Issue (i): Whether depreciation for assessment year 1983-84 was to be allowed at the amended rates brought into force from 2 April 1983.
Analysis: Depreciation rates are governed by the law in force on the first day of the relevant assessment year. The amended rules came into force on 2 April 1983 and therefore operated prospectively from the subsequent assessment year. The amended higher rates could not govern assessment year 1983-84.
Conclusion: The amended depreciation rates were not applicable for assessment year 1983-84. The answer was in favour of Revenue.
Issue (ii): Whether the payment described as lease rent under the composite arrangement was capital expenditure resulting in acquisition of a capital asset and, if so, whether the assessee was entitled to depreciation under section 32.
Analysis: The lease deed and the contemporaneous purchase option agreement had to be read as one composite transaction. On that construction, the arrangement was intended to transfer the property to the assessee, the consideration stood effectively paid, and the assessee obtained rights consistent with ownership. The expenditure was therefore capital in nature. Since the assessee was treated as the owner for the purposes of the transaction, depreciation under section 32 was allowable on the capitalized amount, and the alternative contention that no depreciation could be granted merely because the formal conveyance had not yet been registered was rejected.
Conclusion: The amount was capital expenditure and the assessee was entitled to depreciation on it. The answer was against the assessee on the capital nature of the expenditure and in favour of the assessee on depreciation.

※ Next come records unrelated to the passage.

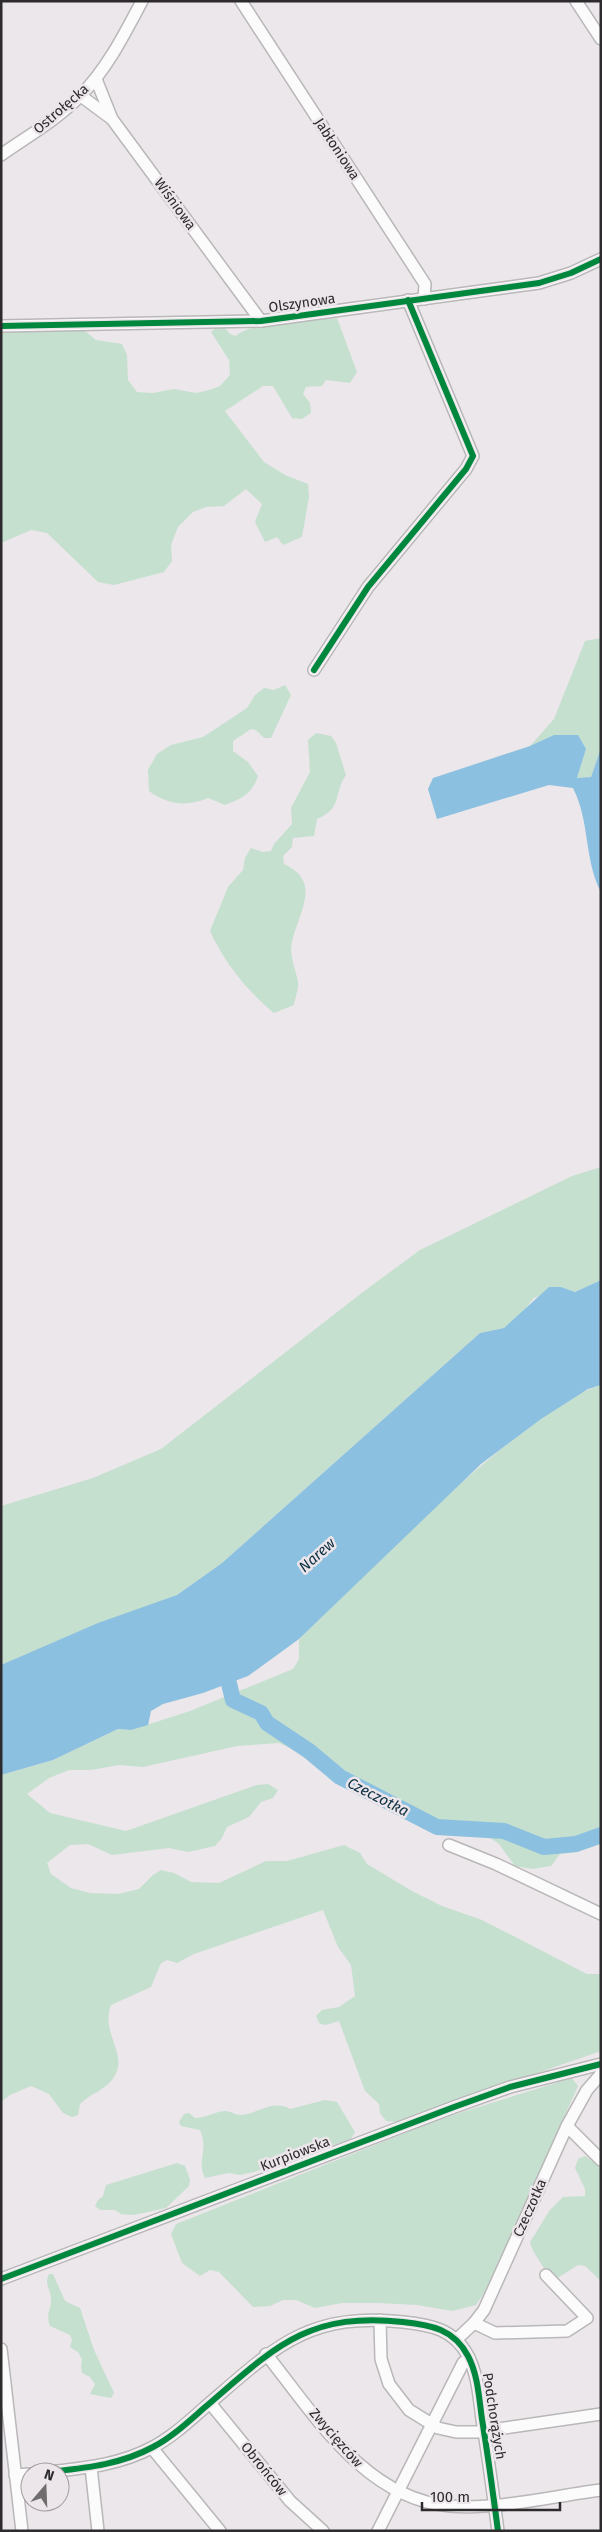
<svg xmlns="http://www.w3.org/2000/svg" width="602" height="2532" font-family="'Fira Sans',sans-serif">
<rect width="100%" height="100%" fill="#ebe7ea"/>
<g fill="#c6e0d0">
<path d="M337,318l20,54 -7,11 -24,-3 -4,6 -16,1 -3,7 7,9 1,10 -9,6 -10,-1 -19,-32h-10l-38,25 39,51 21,13 23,9 1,13 -7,40 -19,8 -6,-8 -12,5 -10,-20 7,-18 -16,-15 -22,17 -18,1 -13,5 -15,15 -7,18 1,16 -8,11 -50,13 -16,-3 -51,-49 -16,-3 -30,13v-215h80l15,12 26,4 5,11 1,25 9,12 16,1 21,-4 22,4 13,-3 11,-4 10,-11 -1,-15 -18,-28 7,-6 7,2 5,6 6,2c14,-15 78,-16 101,-18z"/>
<polygon points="601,638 601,748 591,777 577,778 586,749 530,746 554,719 585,641"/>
<path d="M285,685l6,10 -20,43h-7l-8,-8 -5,-1 -18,12v10l15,11 10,14c-6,18 -16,22 -33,29l-17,-7c-21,9 -40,7 -59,-7l-1,-21 9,-16 14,-9 32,-8 44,-29 8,-13 9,-7 10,2z"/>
<path d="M316,733l15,3 5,7 10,32c-13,19 -3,33 -29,44l-3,17 -21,2 -1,9 -9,9 1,8c42,19 10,54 7,84 0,12 5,23 7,34 1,7 -3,16 -4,23l-20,8c-27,-22 -50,-51 -64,-82l18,-44 15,-17 2,-12 6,-10 12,4 8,-1 3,-7 18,-20 -1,-16 19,-36 -2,-32z"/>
<polygon points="601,1167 601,1280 575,1292 561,1287 534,1298 520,1315 504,1328 480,1333 222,1563 177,1595 1,1665 1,1506 93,1478 161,1449 363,1292 420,1250 572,1176"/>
<path d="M601,1385v459l-24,8 -17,2 -9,12 -19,3 -17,-3 -16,-22 -13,-9 -56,-4 -69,-40 -18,-4 -47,-36 -17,-8 -42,3 -94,21 -24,-2 -28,5h-22l-20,8 -22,16 23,19 76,18 131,-46 11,-1 10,6 -5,8 -12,4 -12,15 -22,10 -5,11 -7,8 -27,6 -19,-4 -57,7 -24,-11 -18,1 -23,18 4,11 20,14 19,5 28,1 21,-5 14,-14 8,-5 13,3 17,9 28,1 47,-22h21l57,-16 16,8 7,11 45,27 30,15 40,14 105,54h14v77l-204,71 -11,-1 -6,-8 -1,-9 -14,-13 -26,-70 -14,4 -6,-2 -3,-7 6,-6 17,-3 16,-11 -4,-31 -13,-18 -15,-37 -129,44 -17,9 -10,-3 -6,3 -10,24 -40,18c-11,28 18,49 3,72 -9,14 -23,16 -34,27l-2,11 -6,2 -9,-4 -14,-19 -18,-8 -21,9 -9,7v-327l52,-15 65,-31 13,1 59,-19 103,-42 6,-10v-20c74,-71 145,-148 227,-209 23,-17 48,-37 75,-45z"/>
<polygon points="572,2078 578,2086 485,2292 476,2305 452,2311 417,2305 378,2303 342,2303 315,2308 296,2300 283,2300 270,2306 253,2307 219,2272 210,2270 200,2276 182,2263 171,2234 176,2224 443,2118"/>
<path d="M325,2100l12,2 18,30 -4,7 -97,33 -14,3 -11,-2 -24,5c-9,-17 4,-29 -5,-48l-19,-4 -2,-4 5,-8 5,-1 6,5c11,0 21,-7 31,-7 5,0 9,4 15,4 17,-1 31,-16 49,-6z"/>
<path d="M585,2156l11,7 5,7v111l-16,-15 -7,-1 -22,14 -7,-2c-6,-13 -16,-22 -19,-35l20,-32 13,-13 22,-1v-7l-10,-21 3,-9z"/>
<polygon points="177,2163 185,2166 190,2180 189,2186 166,2208 134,2215 121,2214 115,2210 100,2210 95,2206 98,2200 103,2196 106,2185"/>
<path d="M49,2274h4l12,27 15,7 14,42 20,43 -3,5 -21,-4 5,-10 -5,-7 -8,-4 -1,-7 1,-6 -3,-7 -9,-6 2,-7 -2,-5 -20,-9c-5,-14 2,-16 1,-28 -1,-9 -7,-15 -2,-24z"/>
</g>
<g fill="#8cc0e0">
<path d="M554,735h24l8,14 -9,29 14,-1 10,-29v144c-17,-32 -11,-71 -28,-104l-24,-3 -112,34 -9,-30 5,-11 97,-32z"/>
<polygon points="601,1280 601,1385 588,1389 541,1419 481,1464 299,1639 248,1676 203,1693 163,1704 151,1711 148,1725 131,1730 118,1729 53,1760 1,1775 1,1665 98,1623 177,1595 222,1563 480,1333 504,1328 549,1287 561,1287 575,1292"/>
</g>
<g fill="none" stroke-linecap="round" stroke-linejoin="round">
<polyline stroke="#8cc0e0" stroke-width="16" points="224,1663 233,1700 261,1713 267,1723 309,1751 340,1777 437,1827 504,1831 544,1847 576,1844 601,1835"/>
<g stroke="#b9b7b8" stroke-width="14">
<g id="minor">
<polyline points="241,1 425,284 424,299"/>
<polyline points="576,1 601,39"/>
<polyline points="96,79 112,119"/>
<polyline points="81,96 112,119 261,321"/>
<path d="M1,155c27,-19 57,-36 80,-60 26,-26 44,-62 61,-94"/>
<polyline points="1,326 261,321 539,283 571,273 601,259"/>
<polyline points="314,670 368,587 466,469 473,456 408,300"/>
<polyline points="449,1845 496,1864 601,1914"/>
<polyline points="567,2126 601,2160"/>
<polyline points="1,2279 454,2107 510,2087 601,2064"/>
<polyline points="380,2320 381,2359 389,2384 409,2410 438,2428 456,2432 477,2432 601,2414"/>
<polyline points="474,2323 495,2333 567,2331 587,2318 546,2275"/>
<polyline points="457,2339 474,2323 484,2310 567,2126 587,2090 601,2074"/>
<polyline points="1,2349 22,2531"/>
<path d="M266,2354c49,61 99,145 184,152 48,4 103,-10 151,-16"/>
<polyline points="210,2403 290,2501 323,2531"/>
<polyline points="152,2448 220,2531"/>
<polyline points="91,2467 98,2531"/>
<path d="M48,2472c36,-4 72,-7 105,-25 19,-10 35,-25 51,-39 68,-58 102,-97 199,-86 28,3 51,7 65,34 10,19 11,42 14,63 6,37 11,74 16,112"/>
<polyline points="15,2475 30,2474"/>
<polyline points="378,2531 463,2363 469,2358"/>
</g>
</g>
<use href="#minor" stroke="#fcfbfc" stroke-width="11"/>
<g stroke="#ece6eb" stroke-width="9">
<g id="cycleway">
<polyline points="1,326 261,321 539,283 571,273 601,259"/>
<polyline points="314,670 368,587 466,469 473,456 408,300"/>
<polyline points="1,2279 454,2107 510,2087 601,2064"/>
<path d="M48,2472c36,-4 72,-7 105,-25 19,-10 35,-25 51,-39 68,-58 102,-97 199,-86 28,3 51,7 65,34 10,19 11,42 14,63 6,37 11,74 16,112"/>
</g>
</g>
<use href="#cycleway" stroke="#00873e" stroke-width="6"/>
</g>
<g text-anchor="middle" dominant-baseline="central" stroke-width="5" stroke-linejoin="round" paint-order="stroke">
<g font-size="14" fill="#2d2b2d" stroke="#ece6eb">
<text transform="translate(61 109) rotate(-41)">Ostrołęcka</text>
<text transform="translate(337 149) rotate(57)">Jabłoniowa</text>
<text transform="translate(175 204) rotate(54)">Wiśniowa</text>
<text transform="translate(302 303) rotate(-8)">Olszynowa</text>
<text transform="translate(295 2154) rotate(-21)">Kurpiowska</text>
<text transform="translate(530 2208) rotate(-66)">Czeczotka</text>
<text transform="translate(494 2416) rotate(81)">Podchorążych</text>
<text transform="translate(336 2438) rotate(49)">Zwycięzców</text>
<text transform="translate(264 2469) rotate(51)">Obrońców</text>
</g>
<g font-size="15" font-style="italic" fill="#0c2f42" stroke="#ece6eb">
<text transform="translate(317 1555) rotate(-42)">Narew</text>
<text transform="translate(378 1797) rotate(27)">Czeczotka</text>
</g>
</g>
<rect width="602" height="2532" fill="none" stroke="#2d2b2d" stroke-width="5"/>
<g transform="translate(45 2487) rotate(19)"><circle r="24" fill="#ece6eb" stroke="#a09b9f"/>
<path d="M0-4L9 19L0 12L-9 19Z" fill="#706d6f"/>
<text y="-8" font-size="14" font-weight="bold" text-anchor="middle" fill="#2d2b2d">N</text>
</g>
<path d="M422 2502v8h138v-8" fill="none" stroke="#2d2b2d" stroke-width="2.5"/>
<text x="430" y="2502" font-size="15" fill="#2d2b2d" stroke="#ece6eb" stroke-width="4" paint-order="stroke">100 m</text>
</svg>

Final Conclusion: The reference was disposed of by answering the depreciation-rate issue in favour of Revenue and the composite-transaction and depreciation issue partly against the assessee and partly in its favour, with the operative effect that the matter stood finally concluded.
Ratio Decidendi: For income-tax purposes, the law applicable on the first day of the assessment year governs depreciation rates, and a contemporaneous composite arrangement may be construed as transferring ownership so as to justify capitalization and depreciation under section 32.